Ireland became the ICC World Cup cricket tournament’s first giant slayers when they downed two-time champions West Indies by four wickets in Nelson today.
The victory, the first by a team batting second in five games so far, followed on from Ireland’s famous wins over England at the 2011 World Cup and Pakistan four years earlier.
Chasing a mammoth total of 305 to win at Saxton Oval, they coasted home with Paul Stirling making 92, Ed Joyce 84 and Niall O´Brien not out on 79.
Earlier, Darren Sammy and Lendl Simmons helped guide West Indies to 304 for seven.
Simmons (102), the nephew of Ireland coach Phil, and former captain Sammy (89) managed to rescue West Indies from total embarrassment with a 154-run partnership as the pitch got easier to bat on.
The pair had been forced together at 87 for five in the 24th over after the top order had struggled with the lack of pace from Ireland´s bowling attack.

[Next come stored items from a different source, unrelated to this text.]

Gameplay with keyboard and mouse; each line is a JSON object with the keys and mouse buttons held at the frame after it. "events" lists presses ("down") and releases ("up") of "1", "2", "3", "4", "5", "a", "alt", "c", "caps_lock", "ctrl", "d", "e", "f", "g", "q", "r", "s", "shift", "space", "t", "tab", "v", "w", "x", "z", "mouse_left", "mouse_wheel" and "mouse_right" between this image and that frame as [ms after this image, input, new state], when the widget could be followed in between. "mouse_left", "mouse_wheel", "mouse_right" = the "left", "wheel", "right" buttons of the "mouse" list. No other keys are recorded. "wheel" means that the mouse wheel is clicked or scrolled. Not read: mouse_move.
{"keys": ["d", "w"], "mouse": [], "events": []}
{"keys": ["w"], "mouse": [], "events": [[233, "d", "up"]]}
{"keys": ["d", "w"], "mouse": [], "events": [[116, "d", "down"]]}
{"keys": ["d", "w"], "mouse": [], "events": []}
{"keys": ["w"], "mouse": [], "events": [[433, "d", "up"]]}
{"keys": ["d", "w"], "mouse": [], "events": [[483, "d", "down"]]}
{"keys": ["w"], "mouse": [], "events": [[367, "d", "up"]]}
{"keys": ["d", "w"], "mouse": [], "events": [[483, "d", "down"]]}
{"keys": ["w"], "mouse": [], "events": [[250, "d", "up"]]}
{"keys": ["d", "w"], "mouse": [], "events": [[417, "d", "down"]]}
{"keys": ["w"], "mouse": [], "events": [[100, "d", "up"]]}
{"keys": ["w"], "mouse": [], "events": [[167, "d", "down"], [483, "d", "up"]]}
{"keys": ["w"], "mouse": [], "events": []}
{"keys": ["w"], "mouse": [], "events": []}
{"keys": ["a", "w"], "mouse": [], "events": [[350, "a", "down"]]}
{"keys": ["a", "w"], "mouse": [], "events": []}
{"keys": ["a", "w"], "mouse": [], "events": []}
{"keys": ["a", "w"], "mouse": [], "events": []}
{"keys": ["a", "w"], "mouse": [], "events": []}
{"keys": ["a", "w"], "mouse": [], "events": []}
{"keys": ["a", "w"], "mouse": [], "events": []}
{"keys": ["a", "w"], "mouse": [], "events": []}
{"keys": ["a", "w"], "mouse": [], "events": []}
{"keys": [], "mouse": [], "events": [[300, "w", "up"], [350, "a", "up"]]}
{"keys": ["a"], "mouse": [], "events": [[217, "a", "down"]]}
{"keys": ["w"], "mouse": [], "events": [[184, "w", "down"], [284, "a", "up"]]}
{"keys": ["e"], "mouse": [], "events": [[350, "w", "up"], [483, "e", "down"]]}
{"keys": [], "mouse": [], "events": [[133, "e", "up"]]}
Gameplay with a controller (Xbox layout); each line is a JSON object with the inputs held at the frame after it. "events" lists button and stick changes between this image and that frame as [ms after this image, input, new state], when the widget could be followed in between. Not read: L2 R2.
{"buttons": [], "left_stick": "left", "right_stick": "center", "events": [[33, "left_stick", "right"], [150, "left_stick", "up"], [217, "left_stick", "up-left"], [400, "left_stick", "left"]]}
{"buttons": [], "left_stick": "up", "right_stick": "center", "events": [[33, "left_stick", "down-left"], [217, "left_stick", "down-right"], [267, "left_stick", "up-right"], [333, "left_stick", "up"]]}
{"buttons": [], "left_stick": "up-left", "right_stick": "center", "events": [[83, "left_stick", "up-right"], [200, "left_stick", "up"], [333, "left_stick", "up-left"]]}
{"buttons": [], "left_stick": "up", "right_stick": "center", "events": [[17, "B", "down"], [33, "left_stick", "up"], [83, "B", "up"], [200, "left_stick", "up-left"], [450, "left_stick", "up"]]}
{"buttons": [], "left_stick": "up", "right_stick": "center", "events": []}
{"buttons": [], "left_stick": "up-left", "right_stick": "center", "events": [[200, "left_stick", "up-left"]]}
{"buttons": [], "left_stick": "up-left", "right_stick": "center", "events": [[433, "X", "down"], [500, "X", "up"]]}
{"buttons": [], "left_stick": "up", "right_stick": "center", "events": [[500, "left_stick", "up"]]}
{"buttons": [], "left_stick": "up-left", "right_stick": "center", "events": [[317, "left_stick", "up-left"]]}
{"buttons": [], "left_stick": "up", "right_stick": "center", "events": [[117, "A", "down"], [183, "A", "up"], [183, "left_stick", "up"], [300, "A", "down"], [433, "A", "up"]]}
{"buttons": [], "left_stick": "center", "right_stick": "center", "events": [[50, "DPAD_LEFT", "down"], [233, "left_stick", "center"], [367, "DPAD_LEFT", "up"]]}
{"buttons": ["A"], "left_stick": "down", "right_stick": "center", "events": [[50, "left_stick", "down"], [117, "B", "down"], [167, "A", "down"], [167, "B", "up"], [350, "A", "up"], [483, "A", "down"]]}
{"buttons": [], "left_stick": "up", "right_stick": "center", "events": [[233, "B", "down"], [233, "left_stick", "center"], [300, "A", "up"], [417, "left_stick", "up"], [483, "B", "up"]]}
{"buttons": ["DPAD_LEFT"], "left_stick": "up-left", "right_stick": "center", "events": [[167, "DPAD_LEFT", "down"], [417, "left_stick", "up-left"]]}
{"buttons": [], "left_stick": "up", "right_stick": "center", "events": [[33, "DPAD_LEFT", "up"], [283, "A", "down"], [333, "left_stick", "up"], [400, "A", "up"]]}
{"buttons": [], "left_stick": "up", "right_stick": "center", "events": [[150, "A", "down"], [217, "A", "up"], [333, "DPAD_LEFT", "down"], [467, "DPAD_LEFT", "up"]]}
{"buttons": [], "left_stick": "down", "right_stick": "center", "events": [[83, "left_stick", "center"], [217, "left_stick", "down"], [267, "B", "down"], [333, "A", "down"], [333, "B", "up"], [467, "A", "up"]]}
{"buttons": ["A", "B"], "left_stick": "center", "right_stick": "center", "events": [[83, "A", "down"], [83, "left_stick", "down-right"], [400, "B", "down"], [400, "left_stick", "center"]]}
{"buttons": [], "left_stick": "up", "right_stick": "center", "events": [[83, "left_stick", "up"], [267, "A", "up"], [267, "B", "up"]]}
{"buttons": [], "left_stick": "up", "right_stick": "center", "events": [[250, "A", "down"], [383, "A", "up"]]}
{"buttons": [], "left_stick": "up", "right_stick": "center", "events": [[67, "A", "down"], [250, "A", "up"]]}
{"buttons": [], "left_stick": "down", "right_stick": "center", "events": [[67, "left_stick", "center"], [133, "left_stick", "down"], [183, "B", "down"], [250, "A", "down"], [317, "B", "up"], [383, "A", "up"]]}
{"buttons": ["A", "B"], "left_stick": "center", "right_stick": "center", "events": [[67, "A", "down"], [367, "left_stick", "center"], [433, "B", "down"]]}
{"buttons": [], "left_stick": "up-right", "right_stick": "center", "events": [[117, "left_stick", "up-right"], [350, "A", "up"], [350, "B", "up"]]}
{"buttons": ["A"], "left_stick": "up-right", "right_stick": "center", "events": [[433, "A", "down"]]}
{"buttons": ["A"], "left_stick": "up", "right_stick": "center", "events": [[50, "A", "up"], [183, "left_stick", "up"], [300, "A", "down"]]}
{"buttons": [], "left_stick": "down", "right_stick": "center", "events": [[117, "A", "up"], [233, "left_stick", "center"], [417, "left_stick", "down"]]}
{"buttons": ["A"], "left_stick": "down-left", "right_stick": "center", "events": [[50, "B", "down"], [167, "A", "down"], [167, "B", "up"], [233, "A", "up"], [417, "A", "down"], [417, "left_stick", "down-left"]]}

Simmons and Andre Russell (27 not out) then put on 61 in five overs to give West Indies a total they had never looked likely to achieve earlier.
West Indies´ top order performed abysmally against the slower pace after Ireland skipper William Porterfield had won the toss and asked them bat.
Dockrell finished with three for 50, while off-spinner Andy McBrine conceded just 26 runs from his 10 overs.
Both Chris Gayle (36) and fellow opener Dwayne Smith (18) fell to lofted shots into the outfield from deliveries they failed to middle.
Marlon Samuels (21) and Denesh Ramdin (one) were then trapped in front by Dockrell, the former requesting a review that failed to overturn the decision.